Jean-Luc Godards Kino besteht zu einem großen Teil aus verfilmter Filmkritik, und dafür hat er wohl kein prägnanteres Bild gefunden als die Anfangssequenz von „Le Mépris“ („Die Verachtung“). In einer einzigen langen Einstellung (die natürlich eine Verbeugung vor Orson Welles ist) sehen wir eine Kamerafahrt (wie in Welles „Touch of Evil“). Allerdings sehen wir bei Godard tatsächlich die Fahrt und nicht ihr Ergebnis, denn unsere Kamera schaut auf eine Kamera, die gerade den langsamen Gang einer jungen Frau aufnimmt.

So doppelbödig ist jede Einstellung in diesem Film, der an der Oberfläche Godards „einziges Zugeständnis an das Mainstream-Filmemachen“ (so Armond White) zu sein scheint. Die Filmproduzenten Carlo Ponti und Joseph E. Levine gaben ihm 1963 den Auftrag, Alberto Moravias Erzählung „il dispezzo“ als Cinemascope-Produktion mit den Stars Brigitte Bardot und Michelle Piccoli zu verfilmen. Zum Cinemascope-Format gibt Fritz Lang im Film (und natürlich in Cinemascope) gleich die vernichtende Kritik mit, es sei „am besten für Eisenbahnzüge und Schlangen geeignet.“ Und mit den Einstellungen von Brigitte Bardot waren die Produzenten schließlich so unzufrieden, dass sie Godard zwangen, noch zwei Nacktszenen mit ihr nachzudrehen, in denen man ihren Hintern zu sehen bekommt. Godard selber lässt den Superstar jener Zeit lieber Obszönitäten in die Kamera sagen oder Szenen aus seiner Ehe nachspielen.

Auf einer Ebene erzählt der Film von der Verachtung, die sich in Camille (Bardot) entwickelt, als sie erlebt, wie ihr Ehemann Paul (Piccoli), ein Drehbuchautor, sich von einem amerikanischen Filmproduzenten (Jack Palance) kaufen lässt, und wie er zulässt, dass dieser sich ihr aufdrängt. Godard ist aber die zweite Ebene viel wichtiger, in der es um das Filmprojekt geht: Homers Odyssee. Der Regisseur Fritz Lang spielt sich selbst als den Filmkünstler, der sich gegen die Banalisierung des klassischen Epos wehrt, und Godard zeichnet von ihm vielleicht das einzige ungebrochen respektvolle und liebevolle Porträt seines ganzen Filmwerkes (er selber spielt Langs Regieassistenten).

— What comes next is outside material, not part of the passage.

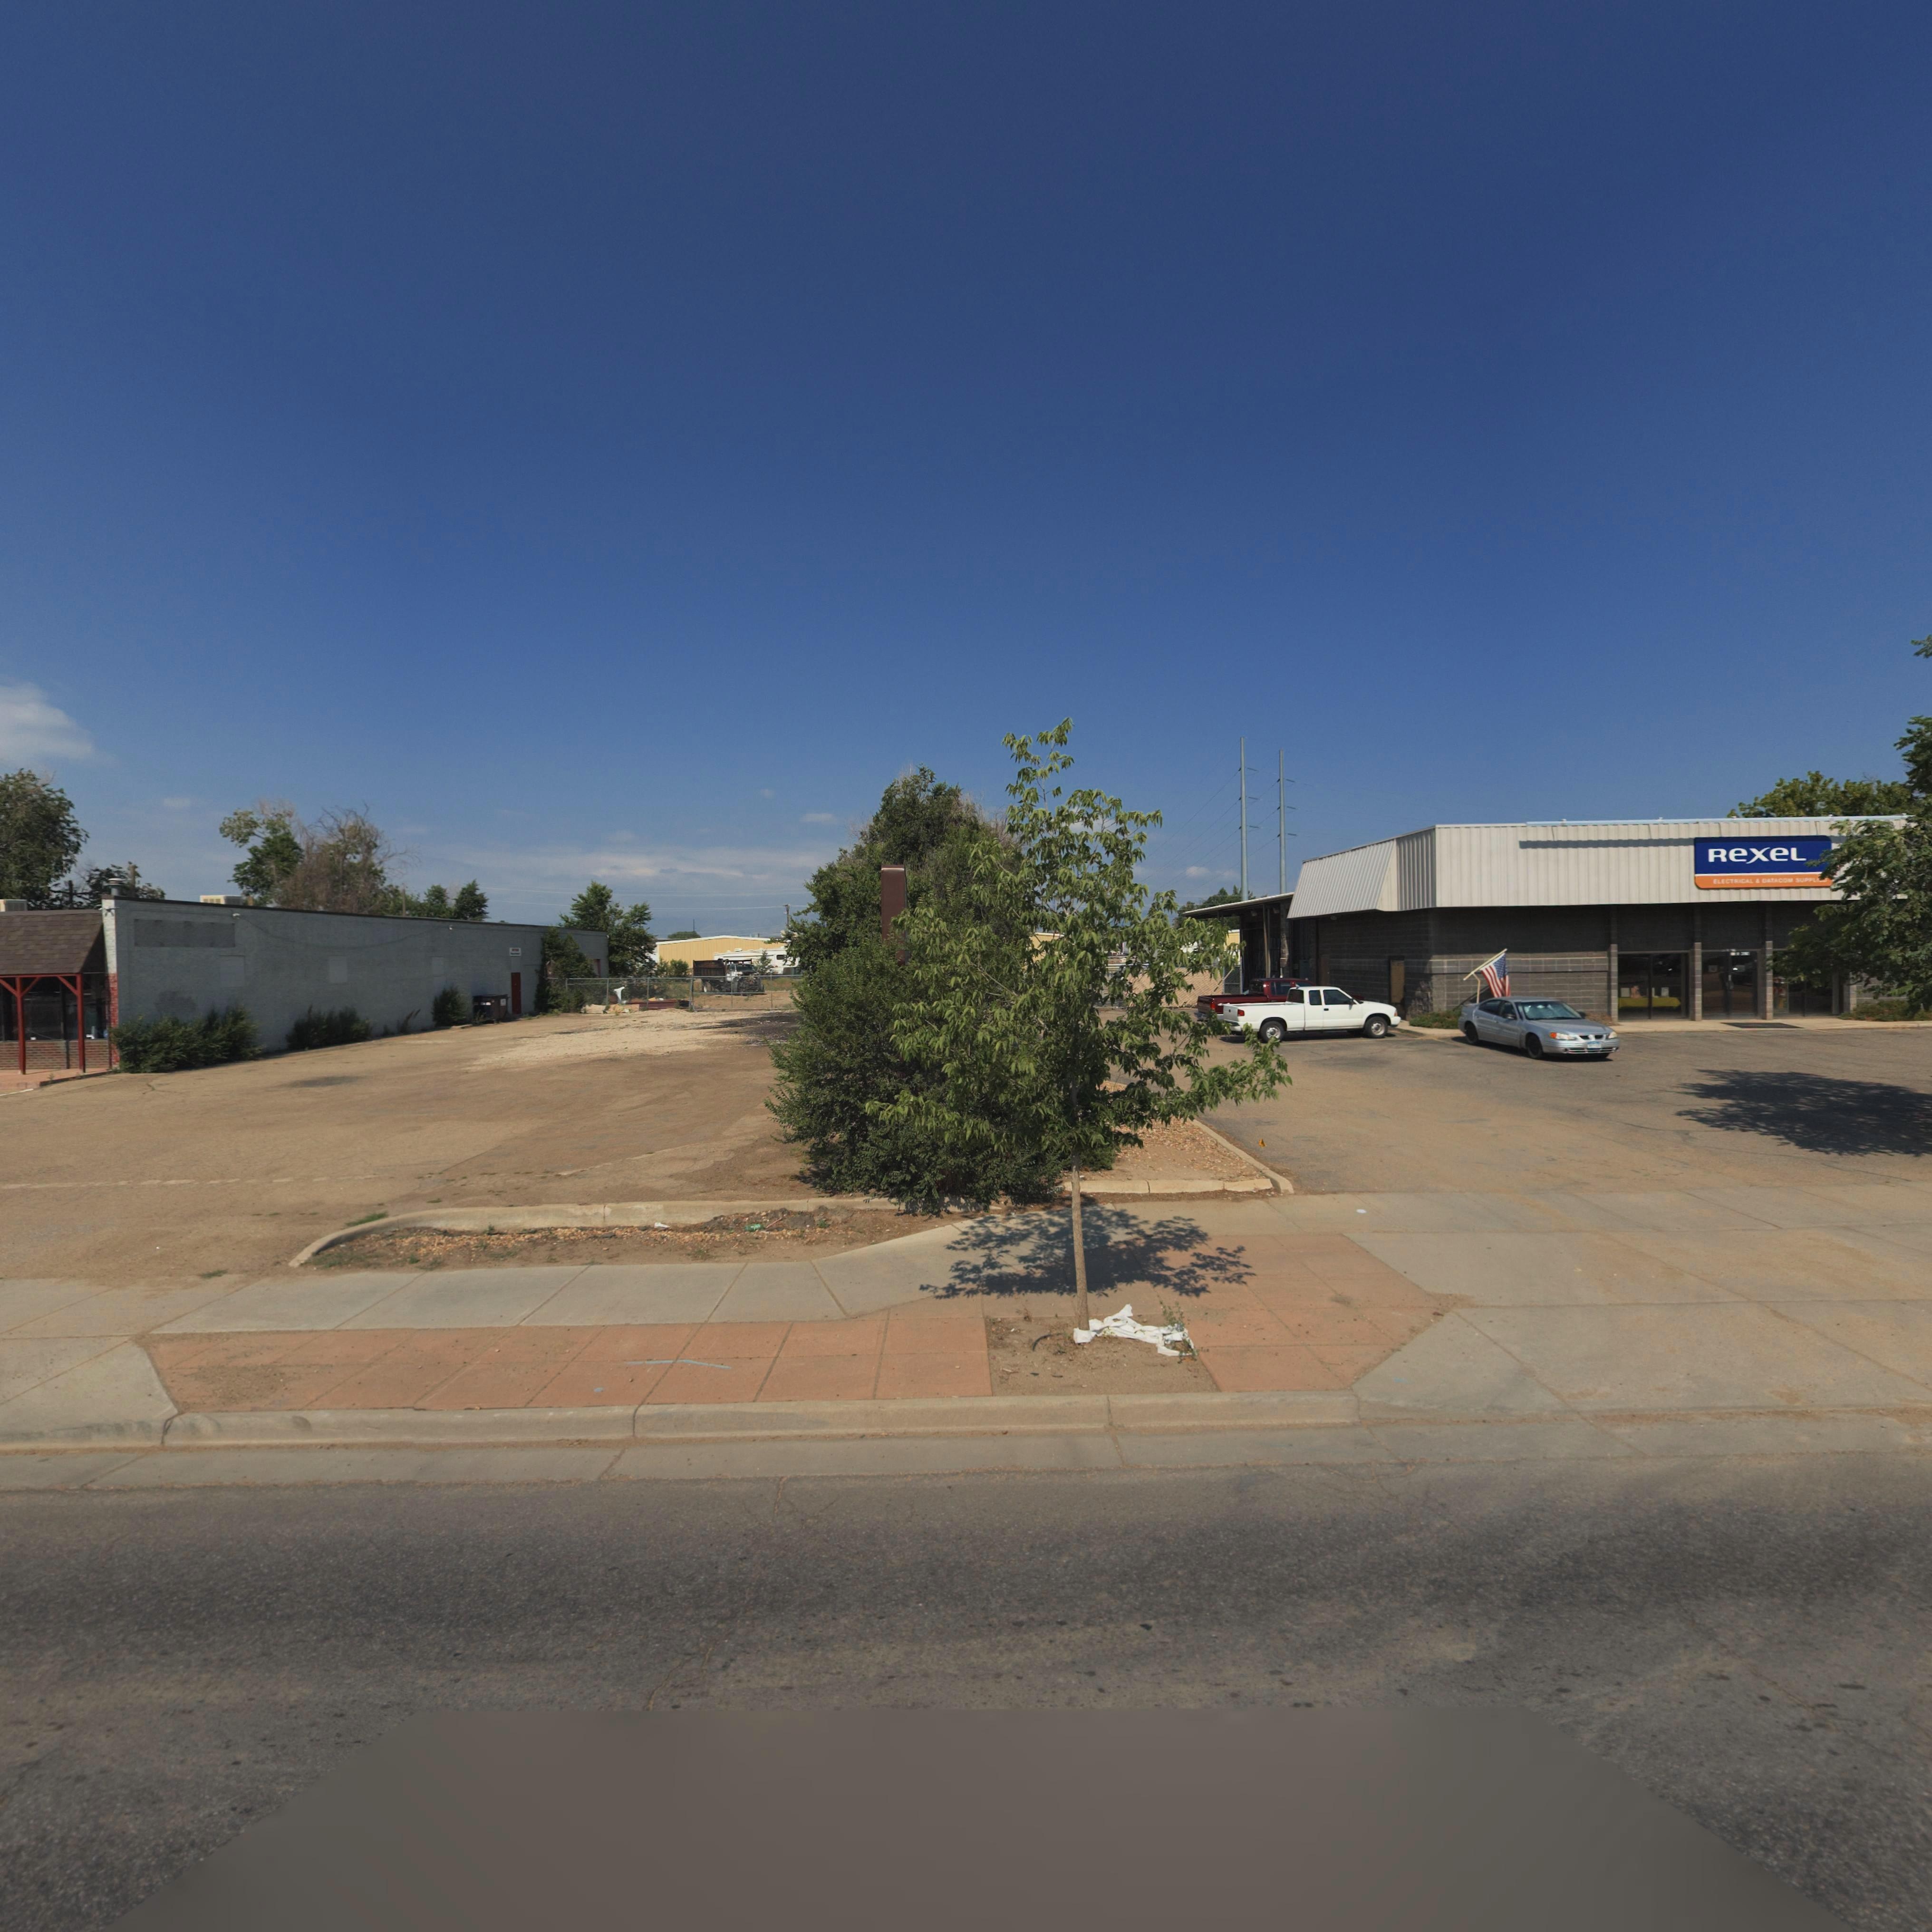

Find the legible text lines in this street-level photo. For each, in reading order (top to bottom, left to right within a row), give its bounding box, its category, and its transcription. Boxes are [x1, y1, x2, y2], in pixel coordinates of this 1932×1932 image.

[1708, 847, 1807, 864] BusinessName: RexeL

Der Produzent (Jack Palance) wird dagegen als bissige Karikatur von Godards eigenem Produzenten gezeigt. Dabei ist Godard oft ganz untypisch direkt und komisch, etwa wenn Palance in Diskussionen plötzlich seine angelesenen Weisheiten aus einem winzigen Notizbuch vorträgt. Godard hat also alles, was ihn beim Machen dieses Films beschäftigte, von seinen eigenen Beziehungsproblemen bis zum Ärger mit den Geldgebern, in den Film gepackt. Und so ist „Le Mepris“ vielleicht der radikalste Film im Film.

Das Wunderbare daran ist aber, wie leicht und unangestrengt sich all das zusammenfügt. So schön, so einfach, poetisch, traurig und sonnendurchflutet sieht kein anderer von Godards Filmen aus. Wirklich genießen kann man ihn deshalb nur im Kino und so ist diese Wiederaufführung (zum ersten Mal in der Originalfassung mit Untertiteln) sehr zu begrüßen.